> **What needs to be done**:
Could you write out the whole listing exactly as it appears?

> **Supplied data**:
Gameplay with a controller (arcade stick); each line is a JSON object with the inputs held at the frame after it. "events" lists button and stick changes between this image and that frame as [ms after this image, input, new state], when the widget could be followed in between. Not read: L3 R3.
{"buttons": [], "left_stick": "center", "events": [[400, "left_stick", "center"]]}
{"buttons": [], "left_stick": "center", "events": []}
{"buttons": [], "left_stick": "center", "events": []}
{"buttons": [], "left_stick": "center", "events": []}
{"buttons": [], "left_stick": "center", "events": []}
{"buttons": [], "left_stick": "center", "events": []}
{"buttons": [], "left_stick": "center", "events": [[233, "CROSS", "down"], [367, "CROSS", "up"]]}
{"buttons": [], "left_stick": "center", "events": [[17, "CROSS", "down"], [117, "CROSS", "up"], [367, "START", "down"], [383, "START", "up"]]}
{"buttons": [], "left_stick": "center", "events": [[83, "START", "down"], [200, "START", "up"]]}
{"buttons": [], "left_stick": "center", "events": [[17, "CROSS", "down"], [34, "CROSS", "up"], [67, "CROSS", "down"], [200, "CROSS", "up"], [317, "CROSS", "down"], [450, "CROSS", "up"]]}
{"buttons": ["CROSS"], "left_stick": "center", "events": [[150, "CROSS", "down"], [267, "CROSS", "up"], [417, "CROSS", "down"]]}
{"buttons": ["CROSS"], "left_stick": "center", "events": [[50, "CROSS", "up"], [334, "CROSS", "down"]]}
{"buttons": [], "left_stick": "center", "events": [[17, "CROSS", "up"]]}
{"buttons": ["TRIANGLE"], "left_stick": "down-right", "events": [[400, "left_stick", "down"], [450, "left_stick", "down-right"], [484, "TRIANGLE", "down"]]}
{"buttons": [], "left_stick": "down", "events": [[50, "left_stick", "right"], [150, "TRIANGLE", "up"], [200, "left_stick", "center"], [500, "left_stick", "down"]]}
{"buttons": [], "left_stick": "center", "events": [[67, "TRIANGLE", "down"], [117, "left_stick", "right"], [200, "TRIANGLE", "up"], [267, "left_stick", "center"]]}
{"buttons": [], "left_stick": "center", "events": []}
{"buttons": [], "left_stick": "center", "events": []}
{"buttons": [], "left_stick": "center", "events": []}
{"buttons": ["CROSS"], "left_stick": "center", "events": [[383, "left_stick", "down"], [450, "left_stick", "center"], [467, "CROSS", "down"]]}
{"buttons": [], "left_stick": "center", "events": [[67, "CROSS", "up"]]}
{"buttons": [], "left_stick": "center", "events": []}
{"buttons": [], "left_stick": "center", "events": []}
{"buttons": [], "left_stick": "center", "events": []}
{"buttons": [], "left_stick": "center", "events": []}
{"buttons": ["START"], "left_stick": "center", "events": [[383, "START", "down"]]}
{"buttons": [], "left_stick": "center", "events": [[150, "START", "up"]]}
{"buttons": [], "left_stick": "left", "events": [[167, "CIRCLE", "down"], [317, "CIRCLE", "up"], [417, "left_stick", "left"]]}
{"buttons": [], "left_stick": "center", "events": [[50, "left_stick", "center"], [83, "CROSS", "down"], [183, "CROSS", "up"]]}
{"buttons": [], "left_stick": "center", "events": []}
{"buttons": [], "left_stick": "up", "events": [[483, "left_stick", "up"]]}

> **Output below**:
Gameplay with a controller (arcade stick); each line is a JSON object with the inputs held at the frame after it. "events" lists button and stick changes between this image and that frame as [ms after this image, input, new state], when the widget could be followed in between. Not read: L3 R3.
{"buttons": [], "left_stick": "center", "events": [[400, "left_stick", "center"]]}
{"buttons": [], "left_stick": "center", "events": []}
{"buttons": [], "left_stick": "center", "events": []}
{"buttons": [], "left_stick": "center", "events": []}
{"buttons": [], "left_stick": "center", "events": []}
{"buttons": [], "left_stick": "center", "events": []}
{"buttons": [], "left_stick": "center", "events": [[233, "CROSS", "down"], [367, "CROSS", "up"]]}
{"buttons": [], "left_stick": "center", "events": [[17, "CROSS", "down"], [117, "CROSS", "up"], [367, "START", "down"], [383, "START", "up"]]}
{"buttons": [], "left_stick": "center", "events": [[83, "START", "down"], [200, "START", "up"]]}
{"buttons": [], "left_stick": "center", "events": [[17, "CROSS", "down"], [34, "CROSS", "up"], [67, "CROSS", "down"], [200, "CROSS", "up"], [317, "CROSS", "down"], [450, "CROSS", "up"]]}
{"buttons": ["CROSS"], "left_stick": "center", "events": [[150, "CROSS", "down"], [267, "CROSS", "up"], [417, "CROSS", "down"]]}
{"buttons": ["CROSS"], "left_stick": "center", "events": [[50, "CROSS", "up"], [334, "CROSS", "down"]]}
{"buttons": [], "left_stick": "center", "events": [[17, "CROSS", "up"]]}
{"buttons": ["TRIANGLE"], "left_stick": "down-right", "events": [[400, "left_stick", "down"], [450, "left_stick", "down-right"], [484, "TRIANGLE", "down"]]}
{"buttons": [], "left_stick": "down", "events": [[50, "left_stick", "right"], [150, "TRIANGLE", "up"], [200, "left_stick", "center"], [500, "left_stick", "down"]]}
{"buttons": [], "left_stick": "center", "events": [[67, "TRIANGLE", "down"], [117, "left_stick", "right"], [200, "TRIANGLE", "up"], [267, "left_stick", "center"]]}
{"buttons": [], "left_stick": "center", "events": []}
{"buttons": [], "left_stick": "center", "events": []}
{"buttons": [], "left_stick": "center", "events": []}
{"buttons": ["CROSS"], "left_stick": "center", "events": [[383, "left_stick", "down"], [450, "left_stick", "center"], [467, "CROSS", "down"]]}
{"buttons": [], "left_stick": "center", "events": [[67, "CROSS", "up"]]}
{"buttons": [], "left_stick": "center", "events": []}
{"buttons": [], "left_stick": "center", "events": []}
{"buttons": [], "left_stick": "center", "events": []}
{"buttons": [], "left_stick": "center", "events": []}
{"buttons": ["START"], "left_stick": "center", "events": [[383, "START", "down"]]}
{"buttons": [], "left_stick": "center", "events": [[150, "START", "up"]]}
{"buttons": [], "left_stick": "left", "events": [[167, "CIRCLE", "down"], [317, "CIRCLE", "up"], [417, "left_stick", "left"]]}
{"buttons": [], "left_stick": "center", "events": [[50, "left_stick", "center"], [83, "CROSS", "down"], [183, "CROSS", "up"]]}
{"buttons": [], "left_stick": "center", "events": []}
{"buttons": [], "left_stick": "up", "events": [[483, "left_stick", "up"]]}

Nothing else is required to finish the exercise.